◆ **Problem set**:
(A) In the Mixed Heritage Day article, which organization receives the event's proceeds?
(B) Pick up the article about Mixed Heritage Day after its last sentence and write what comes next.

◆ **Document segment**:
++++++++++++++++++++

In their work, they realized that there needed to be more opportunities to connect with individuals and families who have similar needs and interests.They created a day called Mixed Heritage Day (MHD) as an answer to the need. MHD is an annual event that celebrates those that identify as mixed ancestry, are in interracial relationships or are transracially adopted.
For the 2nd year in a row, Delia Douglas and Sonia Smith-Kang, have co-hosted the event along with the LA Dodgers at Dodger Stadium. The idea of starting this event began while Smith-Kang and her family were at a Dodger game on a day celebrating “Filipino Heritage.” Her young son made an observation and asked “what about us? Is there a day here at Dodger Stadium for mixed kids?”
The two moms worked with the LA Dodgers to get the 1st annual Mixed Heritage Day in the books.
To date, the event has brought in hundreds of multicultural attendees of all ages.
Celebrities, industry execs, bloggers and influencers from around LA attend the event to lend their support.
Proceeds from the event go to support the non-profit organization, Multiracial Americans of Southern California (MASC). MASC is a 501c3 that works to advocate for the multiracial community.
The event is always a good time but organizing it takes plenty of hard work and dedication from these moms who are also solo entrepreneurs. As small business owners and founders of DDHPR and Mixed Up Clothing (both sponsors of MHD), Delia and Sonia know the importance of getting the right sponsors, partners, team and volunteers together to put on a successful event.
“With the help of a stellar team, we founded and established "Mixed Heritage Day" at Dodger Stadium, a day of friendship, community, culture, charity, and celebration. It was incredible to look around and see so many people of different ethnicities, cultures, hair textures, skin tones, and faiths.” Delia Douglas
Founded in 2001, IASO is a prestige brand of Korean skincare products.
Patricia Candido of Positive Adornments designed and donated bracelets exclusively for Mixed Heritage Day.
This year, Delia and Sonia were ecstatic to hear that ABC’s Black'ish star, Miles Brown, was a supporter of the event.

++++++++++++++++++++

◆ **Provided information**:
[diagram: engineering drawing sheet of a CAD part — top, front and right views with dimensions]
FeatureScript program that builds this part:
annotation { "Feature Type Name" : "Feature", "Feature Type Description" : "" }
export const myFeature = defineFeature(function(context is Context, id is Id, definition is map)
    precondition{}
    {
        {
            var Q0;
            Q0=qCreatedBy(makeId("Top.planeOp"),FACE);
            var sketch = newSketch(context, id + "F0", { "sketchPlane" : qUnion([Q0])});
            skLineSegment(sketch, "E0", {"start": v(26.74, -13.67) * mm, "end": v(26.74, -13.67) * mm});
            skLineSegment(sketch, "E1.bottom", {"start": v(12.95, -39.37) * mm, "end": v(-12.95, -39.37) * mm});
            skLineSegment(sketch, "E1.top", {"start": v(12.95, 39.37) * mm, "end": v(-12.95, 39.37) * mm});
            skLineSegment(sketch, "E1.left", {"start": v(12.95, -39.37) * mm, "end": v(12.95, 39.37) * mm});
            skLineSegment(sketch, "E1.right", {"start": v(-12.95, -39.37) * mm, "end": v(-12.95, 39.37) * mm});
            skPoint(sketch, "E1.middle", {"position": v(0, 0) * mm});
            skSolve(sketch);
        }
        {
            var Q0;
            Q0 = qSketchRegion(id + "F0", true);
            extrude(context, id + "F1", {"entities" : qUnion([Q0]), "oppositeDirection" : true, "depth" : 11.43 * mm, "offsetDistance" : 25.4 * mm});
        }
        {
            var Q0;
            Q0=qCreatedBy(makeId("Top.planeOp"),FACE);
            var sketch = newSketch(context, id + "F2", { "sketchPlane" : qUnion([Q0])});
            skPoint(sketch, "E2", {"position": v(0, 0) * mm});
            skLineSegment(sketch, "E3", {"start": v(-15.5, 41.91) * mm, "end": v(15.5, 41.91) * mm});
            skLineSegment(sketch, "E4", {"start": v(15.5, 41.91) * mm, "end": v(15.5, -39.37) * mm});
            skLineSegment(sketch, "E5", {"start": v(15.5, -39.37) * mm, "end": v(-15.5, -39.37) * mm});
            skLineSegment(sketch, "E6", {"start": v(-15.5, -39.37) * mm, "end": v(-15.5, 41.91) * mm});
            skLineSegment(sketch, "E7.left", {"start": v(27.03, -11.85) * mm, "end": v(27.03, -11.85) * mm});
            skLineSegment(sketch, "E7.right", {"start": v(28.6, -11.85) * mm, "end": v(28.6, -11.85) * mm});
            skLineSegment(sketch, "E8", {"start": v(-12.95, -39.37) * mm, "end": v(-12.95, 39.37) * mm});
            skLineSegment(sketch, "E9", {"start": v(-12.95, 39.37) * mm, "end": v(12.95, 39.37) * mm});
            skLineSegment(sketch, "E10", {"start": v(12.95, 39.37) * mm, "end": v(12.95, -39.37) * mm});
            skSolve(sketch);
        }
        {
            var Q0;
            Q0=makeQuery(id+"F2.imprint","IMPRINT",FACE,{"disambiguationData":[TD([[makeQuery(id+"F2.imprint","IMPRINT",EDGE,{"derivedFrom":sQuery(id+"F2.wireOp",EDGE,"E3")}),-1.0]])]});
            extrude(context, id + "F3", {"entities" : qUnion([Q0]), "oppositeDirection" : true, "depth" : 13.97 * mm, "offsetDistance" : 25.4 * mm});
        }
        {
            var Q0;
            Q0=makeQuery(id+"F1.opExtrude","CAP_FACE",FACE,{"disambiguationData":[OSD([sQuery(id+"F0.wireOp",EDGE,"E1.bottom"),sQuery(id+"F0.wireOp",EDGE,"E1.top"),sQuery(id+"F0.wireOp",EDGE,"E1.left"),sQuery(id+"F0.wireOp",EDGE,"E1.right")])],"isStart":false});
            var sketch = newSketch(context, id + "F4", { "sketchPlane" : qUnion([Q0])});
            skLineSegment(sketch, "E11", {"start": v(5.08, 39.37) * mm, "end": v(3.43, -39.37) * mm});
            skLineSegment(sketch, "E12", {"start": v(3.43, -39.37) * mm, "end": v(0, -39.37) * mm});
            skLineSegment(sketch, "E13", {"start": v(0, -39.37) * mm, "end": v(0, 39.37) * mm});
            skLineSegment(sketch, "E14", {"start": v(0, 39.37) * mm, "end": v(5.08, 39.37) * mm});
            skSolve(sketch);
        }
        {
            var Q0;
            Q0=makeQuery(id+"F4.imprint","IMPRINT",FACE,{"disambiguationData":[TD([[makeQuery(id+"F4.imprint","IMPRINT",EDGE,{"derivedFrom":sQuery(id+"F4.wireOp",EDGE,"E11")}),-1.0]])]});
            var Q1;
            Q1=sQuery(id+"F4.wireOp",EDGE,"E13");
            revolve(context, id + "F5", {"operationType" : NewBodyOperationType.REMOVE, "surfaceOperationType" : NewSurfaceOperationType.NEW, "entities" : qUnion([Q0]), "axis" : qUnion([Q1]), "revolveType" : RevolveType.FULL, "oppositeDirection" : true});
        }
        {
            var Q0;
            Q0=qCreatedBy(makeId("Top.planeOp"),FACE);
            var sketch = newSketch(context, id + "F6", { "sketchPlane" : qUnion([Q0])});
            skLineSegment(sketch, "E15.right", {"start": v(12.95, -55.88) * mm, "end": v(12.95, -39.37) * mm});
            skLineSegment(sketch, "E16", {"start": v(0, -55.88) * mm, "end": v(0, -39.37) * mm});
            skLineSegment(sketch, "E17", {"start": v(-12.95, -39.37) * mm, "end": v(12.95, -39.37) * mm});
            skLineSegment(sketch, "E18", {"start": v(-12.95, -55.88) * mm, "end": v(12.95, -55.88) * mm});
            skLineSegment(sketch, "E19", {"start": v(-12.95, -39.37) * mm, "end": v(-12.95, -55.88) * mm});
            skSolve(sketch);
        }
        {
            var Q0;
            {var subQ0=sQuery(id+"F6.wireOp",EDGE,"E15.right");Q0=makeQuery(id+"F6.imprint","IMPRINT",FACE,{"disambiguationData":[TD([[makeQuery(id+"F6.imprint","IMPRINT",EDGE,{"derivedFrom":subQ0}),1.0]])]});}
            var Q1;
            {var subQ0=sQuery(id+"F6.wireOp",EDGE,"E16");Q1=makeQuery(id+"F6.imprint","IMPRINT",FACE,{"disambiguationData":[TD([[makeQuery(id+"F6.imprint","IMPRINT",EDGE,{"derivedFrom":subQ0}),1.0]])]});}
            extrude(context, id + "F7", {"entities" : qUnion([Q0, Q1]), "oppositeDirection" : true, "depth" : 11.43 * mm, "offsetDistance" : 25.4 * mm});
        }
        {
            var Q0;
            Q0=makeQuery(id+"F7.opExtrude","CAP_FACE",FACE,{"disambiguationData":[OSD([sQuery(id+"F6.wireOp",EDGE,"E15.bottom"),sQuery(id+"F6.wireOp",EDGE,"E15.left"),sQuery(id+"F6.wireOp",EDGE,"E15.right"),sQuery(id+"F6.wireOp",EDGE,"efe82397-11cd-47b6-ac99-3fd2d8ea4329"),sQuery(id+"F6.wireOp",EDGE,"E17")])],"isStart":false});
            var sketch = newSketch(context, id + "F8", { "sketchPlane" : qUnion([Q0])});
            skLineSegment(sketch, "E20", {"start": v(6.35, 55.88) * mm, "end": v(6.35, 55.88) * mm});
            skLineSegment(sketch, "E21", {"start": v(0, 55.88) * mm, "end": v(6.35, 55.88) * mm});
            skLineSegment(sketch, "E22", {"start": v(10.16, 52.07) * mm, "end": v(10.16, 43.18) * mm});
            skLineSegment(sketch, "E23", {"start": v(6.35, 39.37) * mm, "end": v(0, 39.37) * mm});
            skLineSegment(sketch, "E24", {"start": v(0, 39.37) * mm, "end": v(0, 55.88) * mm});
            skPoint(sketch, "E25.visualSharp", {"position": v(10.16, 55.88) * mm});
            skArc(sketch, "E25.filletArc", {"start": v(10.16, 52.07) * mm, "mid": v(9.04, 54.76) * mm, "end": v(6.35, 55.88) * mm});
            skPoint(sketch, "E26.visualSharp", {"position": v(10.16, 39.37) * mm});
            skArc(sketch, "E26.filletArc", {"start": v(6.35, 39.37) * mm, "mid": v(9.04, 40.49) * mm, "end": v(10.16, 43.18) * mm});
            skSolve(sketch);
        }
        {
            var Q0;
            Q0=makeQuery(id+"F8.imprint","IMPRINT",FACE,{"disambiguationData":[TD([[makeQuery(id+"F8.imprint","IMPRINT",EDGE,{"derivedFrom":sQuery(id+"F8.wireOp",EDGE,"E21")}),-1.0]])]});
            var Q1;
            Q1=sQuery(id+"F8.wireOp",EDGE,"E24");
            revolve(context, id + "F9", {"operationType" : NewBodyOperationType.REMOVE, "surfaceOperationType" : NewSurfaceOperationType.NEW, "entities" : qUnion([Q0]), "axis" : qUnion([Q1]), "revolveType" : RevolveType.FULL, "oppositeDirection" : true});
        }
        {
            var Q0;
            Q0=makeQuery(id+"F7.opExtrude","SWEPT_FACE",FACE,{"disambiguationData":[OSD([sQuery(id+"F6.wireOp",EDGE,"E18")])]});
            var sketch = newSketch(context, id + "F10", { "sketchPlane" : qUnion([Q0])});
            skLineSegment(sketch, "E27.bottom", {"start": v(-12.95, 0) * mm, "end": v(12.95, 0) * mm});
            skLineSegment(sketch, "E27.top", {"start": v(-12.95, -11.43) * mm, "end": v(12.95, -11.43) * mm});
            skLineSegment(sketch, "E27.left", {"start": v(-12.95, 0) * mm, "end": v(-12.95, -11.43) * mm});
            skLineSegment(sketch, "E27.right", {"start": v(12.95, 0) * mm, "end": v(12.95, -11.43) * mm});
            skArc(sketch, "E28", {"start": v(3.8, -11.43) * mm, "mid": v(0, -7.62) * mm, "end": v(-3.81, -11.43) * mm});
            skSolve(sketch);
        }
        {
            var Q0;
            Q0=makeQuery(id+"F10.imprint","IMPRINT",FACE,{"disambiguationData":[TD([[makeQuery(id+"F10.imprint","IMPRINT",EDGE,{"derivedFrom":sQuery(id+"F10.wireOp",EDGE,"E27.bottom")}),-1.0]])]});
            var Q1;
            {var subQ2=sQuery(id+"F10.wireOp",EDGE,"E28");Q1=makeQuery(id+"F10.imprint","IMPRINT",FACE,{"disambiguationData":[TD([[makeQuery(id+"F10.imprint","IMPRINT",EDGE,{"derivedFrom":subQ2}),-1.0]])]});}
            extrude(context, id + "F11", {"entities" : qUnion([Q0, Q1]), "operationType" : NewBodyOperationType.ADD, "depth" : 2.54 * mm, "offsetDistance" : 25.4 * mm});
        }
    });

++++++++++++++++++++

◆ **Per-task outputs**:
(A) Multiracial Americans of Southern California (MASC), a 501c3 nonprofit.

(B)
When their well-connected friend, Cecilia Mota (founder of Soy Cecilia Mota and daughter of famed Dodger, Manny Mota) heard about the event, she was instrumental in getting the MHD organizers in touch with her brother, Andy. Andy happens to be an agent for numerous MLB players and one of his clients is none other than Dodger outfielder, Yasiel Puig.
Although Mixed Heritage Day was set for September 23, 2017, Sonia and Miles were treated to an exclusive event prior to the big day.
On September 12 they were able to meet LA Dodger outfielder, the Wild Horse himself, Yasiel Puig, who invited Miles out to practice with him on the field at Dodger Stadium.
The big day finally arrived and everyone was treated to lovely gifts from sponsors.
The Jumbotron greeted the Mixed Heritage Day guests and everyone settled in to cheer on Miles as he threw out the ceremonial first pitch.
As the Dodger game progressed, supporters of Mixed Heritage Day gathered around to cheer this year’s honorees receiving certificates from the office of LA Mayor Eric Garcetti. Each year the Mayor’s office recognizes those who work to amplify the voice of the multiracial community in supporting Mixed Heritage Day.
This year’s honorees were:
Athena Asklipiadis, founder of Mixed Marrow.
Miles Brown, actor ABC’s Black’ish
India Williams, Miss California, USA model and philantropist.
While the game may have ended in a loss for the LA Dodgers it was a huge victory those celebrating cultural diversity on this Mixed Heritage Day.
And for these two moms who started by just asking a question: how about us? it was the culmination of hard work and wanting to be a part of the change.